Supreme Court of South Carolina
Sep 11, 1908
81 S.C. 317 (S.C. 1908)

Summary

In Taber v. Seaboard Air Line R. Co., 81 S.C. 317; 62 S.E., 311, among other delicts charged the plaintiff sought damages from a railroad company upon the ground of the refusal of the porter on the Pullman car to make down her berth upon request.

Summary of this case from Mixson v. Southern Rwy. Co. et al

Opinion

7016

September 11, 1908.

Before KLUGH, J., Richland, December, 1907. Reversed.

Action by Louisa B. Taber against Seaboard Air Line Railway. From judgment for plaintiff, defendant appeals.

Messrs. Lyles McMahan, for appellant, cite: Plaintiff should have been required to elect upon which cause of action he would go to trial: 37 S.C. 55; 38 S.C. 487; 42 S.C. 114. New trial should have been granted because action was tried on several causes of action and there was no evidence in support of one: 5 Ency. P. P., 338; 73 S.C. 192; 63 S.C. 467.

Messrs. F.G. Tompkins and E.M. Thomson, contra, cite: The complaint states a cause of action for tort and not on contract: 70 S.C. 87; 79 S.C. 162; 71 S.C. 386; 62 S.C. 222; 35 L.R.A., 252; 54 Wis. 342; 54 S.C. 498; 71 S.C. 448, 533; 78 S.C. 552; 73 S.C. 143; 69 S.C. 121; 6 S.C. 130; 73 S.C. 189. Remedy for misjoinder of causes of action is demurrer: 9 S.C. 277; 47 S.C. 211. Misjoinder and election are determined by the law of the forum: Hutch. on Car., sec. 208; 2 Bail., 219; 2 Hill, 604; 73 S.C. 140; 68 Ga. 572. In absence of allegation and proof, common law of forum is presumed to be of force in a sister State: 6 Ency., 284; 39 L.R.A., 835; 26 S.C. 415; 66 S.C. 98; 59 Am. Dec., 333; 57 Am. R., 177; 94 Ill. App., 443; 83 Minn., 190; 42 Am. St. R., 389; 72 N.E., 345; 113 Am. St. R., 880; 48 L.R.A., 228; 6 Am. R., 43; 57 N.Y., 489; 75 S.C. 526; 73 S.C. 140. Punitive damages may be awarded for wilful acts of servant without ratification by master, and this is no addition to common law: 28 S.C. 381; 35 S.C. 475, 493. There was evidence on which punitive damages could be based: 79 S.C. 164; 78 S.C. 508; 79 S.C. 154; 35 S.C. 504, 489; 54 S.C. 511; 69 S.C. 116; 71 S.C. 448. Whether servants seen by plaintiff were employees of carrier or of Pullman Company was for jury: 8 L.R.A., 226. Carrier undertakes to protect passenger against personal rudeness: 28 S.C. 381; 121 U.S. 637; 87 Mo., 74; 102 U.S. 451. Onus is on carrier to show why train was not run on time: 69 S.C. 135; 65 S.C. 99; 71 S.C. 532; 13 Am. R., 108; 76 S.C. 237.


September 11, 1908. The opinion of the Court was delivered by


The plaintiff, as passenger, recovered judgment against defendant, as carrier, for $2,791.75, as damages for personal injuries alleged to have resulted from defendant's negligent and wilful misconduct, in particulars which will hereafter more fully appear.

Records for the task:
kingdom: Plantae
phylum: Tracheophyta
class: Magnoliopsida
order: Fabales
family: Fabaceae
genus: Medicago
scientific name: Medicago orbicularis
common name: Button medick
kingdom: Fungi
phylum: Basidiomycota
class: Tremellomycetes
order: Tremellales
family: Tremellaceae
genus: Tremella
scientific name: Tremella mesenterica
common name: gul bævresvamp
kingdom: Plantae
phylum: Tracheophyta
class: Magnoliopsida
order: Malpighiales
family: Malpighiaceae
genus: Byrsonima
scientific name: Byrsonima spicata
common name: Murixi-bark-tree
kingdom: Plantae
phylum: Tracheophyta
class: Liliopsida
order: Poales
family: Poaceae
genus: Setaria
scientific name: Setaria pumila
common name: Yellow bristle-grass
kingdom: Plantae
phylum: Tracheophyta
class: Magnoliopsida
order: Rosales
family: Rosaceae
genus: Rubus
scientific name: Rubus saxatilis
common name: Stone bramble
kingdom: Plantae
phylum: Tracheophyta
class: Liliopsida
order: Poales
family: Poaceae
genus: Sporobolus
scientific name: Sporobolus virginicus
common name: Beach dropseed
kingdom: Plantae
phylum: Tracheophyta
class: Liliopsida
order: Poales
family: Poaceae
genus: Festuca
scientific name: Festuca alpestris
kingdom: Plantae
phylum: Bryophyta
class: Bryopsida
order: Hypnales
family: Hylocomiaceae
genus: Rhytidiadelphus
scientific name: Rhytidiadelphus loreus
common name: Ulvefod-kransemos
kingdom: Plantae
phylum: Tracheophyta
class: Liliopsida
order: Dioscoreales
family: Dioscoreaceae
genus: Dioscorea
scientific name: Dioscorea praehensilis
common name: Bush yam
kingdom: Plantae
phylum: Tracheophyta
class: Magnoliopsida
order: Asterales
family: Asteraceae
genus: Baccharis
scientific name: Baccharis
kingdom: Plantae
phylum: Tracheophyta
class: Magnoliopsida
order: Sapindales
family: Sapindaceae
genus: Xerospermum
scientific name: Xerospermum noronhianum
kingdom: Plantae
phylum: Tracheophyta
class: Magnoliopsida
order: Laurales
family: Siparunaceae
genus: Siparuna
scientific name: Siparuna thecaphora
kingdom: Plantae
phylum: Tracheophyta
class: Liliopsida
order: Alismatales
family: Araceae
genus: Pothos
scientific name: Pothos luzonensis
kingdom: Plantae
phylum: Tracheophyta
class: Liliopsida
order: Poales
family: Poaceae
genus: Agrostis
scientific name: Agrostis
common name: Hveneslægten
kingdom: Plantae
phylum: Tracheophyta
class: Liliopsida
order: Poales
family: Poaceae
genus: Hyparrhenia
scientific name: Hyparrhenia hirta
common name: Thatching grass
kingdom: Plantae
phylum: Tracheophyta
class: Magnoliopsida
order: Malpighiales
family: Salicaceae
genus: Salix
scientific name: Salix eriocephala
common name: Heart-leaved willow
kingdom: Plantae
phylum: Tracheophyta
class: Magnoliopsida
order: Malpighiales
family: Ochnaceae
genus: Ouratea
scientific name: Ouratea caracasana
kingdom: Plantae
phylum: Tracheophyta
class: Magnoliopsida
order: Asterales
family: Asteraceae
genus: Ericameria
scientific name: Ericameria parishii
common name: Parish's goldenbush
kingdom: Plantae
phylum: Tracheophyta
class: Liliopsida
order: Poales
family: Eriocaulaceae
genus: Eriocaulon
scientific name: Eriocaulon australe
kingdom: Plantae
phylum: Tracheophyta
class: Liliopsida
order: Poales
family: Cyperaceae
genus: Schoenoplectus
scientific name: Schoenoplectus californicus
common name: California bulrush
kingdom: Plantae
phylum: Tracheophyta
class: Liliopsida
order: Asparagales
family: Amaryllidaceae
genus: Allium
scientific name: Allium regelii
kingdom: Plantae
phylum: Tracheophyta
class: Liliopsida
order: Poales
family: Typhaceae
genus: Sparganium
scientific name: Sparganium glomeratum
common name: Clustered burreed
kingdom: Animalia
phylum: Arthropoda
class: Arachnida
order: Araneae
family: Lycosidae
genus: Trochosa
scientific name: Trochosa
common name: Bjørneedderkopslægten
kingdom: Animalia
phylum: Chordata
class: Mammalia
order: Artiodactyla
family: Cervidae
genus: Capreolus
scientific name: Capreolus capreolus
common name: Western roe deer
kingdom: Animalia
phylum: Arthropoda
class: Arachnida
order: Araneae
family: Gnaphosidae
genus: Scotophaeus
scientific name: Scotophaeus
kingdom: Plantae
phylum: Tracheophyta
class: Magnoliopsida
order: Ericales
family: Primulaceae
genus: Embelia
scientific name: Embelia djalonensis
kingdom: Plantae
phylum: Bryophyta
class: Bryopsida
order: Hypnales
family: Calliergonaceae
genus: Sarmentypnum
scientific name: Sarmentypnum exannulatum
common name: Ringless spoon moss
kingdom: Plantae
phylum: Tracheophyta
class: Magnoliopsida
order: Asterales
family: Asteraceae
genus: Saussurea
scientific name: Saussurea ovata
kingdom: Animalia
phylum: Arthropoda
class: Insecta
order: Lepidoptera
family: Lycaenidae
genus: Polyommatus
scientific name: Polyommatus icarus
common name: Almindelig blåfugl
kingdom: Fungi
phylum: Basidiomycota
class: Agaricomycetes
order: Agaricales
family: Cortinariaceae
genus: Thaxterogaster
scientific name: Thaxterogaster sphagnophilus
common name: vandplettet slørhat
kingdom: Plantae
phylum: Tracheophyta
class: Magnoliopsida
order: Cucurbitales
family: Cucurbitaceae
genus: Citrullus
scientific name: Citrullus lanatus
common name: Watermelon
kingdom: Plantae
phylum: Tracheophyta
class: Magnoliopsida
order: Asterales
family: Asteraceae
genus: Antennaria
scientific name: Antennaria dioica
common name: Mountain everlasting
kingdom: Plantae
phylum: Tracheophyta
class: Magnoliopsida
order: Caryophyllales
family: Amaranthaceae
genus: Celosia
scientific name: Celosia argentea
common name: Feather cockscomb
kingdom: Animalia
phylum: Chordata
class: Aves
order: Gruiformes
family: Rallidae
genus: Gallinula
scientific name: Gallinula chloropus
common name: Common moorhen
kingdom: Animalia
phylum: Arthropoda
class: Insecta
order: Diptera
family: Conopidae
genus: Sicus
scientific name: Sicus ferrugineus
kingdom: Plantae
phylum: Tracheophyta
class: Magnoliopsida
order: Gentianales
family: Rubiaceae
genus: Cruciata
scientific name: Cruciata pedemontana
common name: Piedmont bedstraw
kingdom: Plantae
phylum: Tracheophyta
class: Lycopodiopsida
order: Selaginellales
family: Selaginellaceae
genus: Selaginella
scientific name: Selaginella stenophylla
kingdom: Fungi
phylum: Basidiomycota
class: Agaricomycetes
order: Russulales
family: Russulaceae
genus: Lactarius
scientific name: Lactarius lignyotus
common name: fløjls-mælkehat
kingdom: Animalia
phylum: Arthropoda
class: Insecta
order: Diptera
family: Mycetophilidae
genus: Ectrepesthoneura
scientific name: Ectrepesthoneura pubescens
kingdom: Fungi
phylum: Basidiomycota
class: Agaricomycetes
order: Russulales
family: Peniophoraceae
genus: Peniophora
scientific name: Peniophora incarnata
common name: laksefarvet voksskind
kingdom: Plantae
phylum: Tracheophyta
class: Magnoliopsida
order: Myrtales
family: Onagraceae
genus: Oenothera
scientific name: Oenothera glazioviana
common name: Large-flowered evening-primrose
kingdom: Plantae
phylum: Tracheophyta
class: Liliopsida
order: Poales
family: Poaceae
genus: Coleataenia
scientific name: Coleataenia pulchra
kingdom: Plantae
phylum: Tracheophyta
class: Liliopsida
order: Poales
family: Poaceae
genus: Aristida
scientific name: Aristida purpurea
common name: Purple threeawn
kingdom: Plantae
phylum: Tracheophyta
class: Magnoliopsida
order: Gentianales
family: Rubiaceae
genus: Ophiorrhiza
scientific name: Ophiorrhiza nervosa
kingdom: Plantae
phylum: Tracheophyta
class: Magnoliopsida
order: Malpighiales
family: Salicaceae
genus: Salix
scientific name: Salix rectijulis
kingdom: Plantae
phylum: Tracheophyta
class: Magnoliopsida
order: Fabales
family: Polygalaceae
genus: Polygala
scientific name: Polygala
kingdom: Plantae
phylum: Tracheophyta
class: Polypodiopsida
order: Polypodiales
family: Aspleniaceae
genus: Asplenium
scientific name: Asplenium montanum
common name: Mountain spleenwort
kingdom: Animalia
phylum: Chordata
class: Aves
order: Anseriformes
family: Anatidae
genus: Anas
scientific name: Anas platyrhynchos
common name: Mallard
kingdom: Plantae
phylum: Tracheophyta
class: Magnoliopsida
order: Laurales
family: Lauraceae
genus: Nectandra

Problems to work on:
1/ List everything in the records from the first line down to the line containing "genus: Tremella" as a numbered list, omitting any blank lines.
2/ Extend the South Carolina court opinion onward from its final sentence.

Answers to the problems:
1/
1. kingdom: Plantae
2. phylum: Tracheophyta
3. class: Magnoliopsida
4. order: Fabales
5. family: Fabaceae
6. genus: Medicago
7. scientific name: Medicago orbicularis
8. common name: Button medick
9. kingdom: Fungi
10. phylum: Basidiomycota
11. class: Tremellomycetes
12. order: Tremellales
13. family: Tremellaceae
14. genus: Tremella

2/
The defendant's exceptions to this judgment raise questions which will now be considered in connection with the relevant facts.

1. The Circuit Court did not err in refusing to require plaintiff to elect on which cause of action she would proceed. The contention is that the complaint stated several distinct causes of action jumbled together, viz.: (1) A breach of contract in failing to carry plaintiff comfortably and promptly from Columbia, S.C., to her destination, Portsmouth, Va.; (2) a wilful tort, by mistreatment and humiliation after the car left Columbia, S.C. and other times on said trip; (3) a wilful tort in ejecting plaintiff from the train at Hamlet, N.C.; (4) a wilful breach of contract in failing to prepare a berth in the Pullman car; and (5) in wilfully failing to give plaintiff information as to connections, and compelling her to leave the train at Norlina, N.C., upon false information as to connections. Some of these grounds or causes of action originated in South Carolina and some in North Carolina; and it is argued that section 186a does not apply to a case like this. We think the action is ex delicto, and, so far as reference is made to the contract, it is merely for the purpose of showing the existence of the relation of carrier and passenger, from which flow certain duties imposed by law. Hellams v. Tel. Co., 70 S.C. 87, 49 S.E., 12.

In an action ex delicto, section 186a allows the pleader to set forth all the acts of negligence or other wrongs causing or contributing to the injury for which suit is brought, and denies the right of defendant to require an election. Roundtree v. Railroad, 73 S.C. 271, 53 S.E., 424. The link which prevents severance under the statute as a matter of pleading is the fact that the various acts are set forth as causing the injury sought to be remedied. Nor does the fact that some of the acts alleged occurred in North Carolina affect the question. An action may be maintained in this State for an injury occurring in another State. Crosby v. Seaboard Air Line Railway, ante 24.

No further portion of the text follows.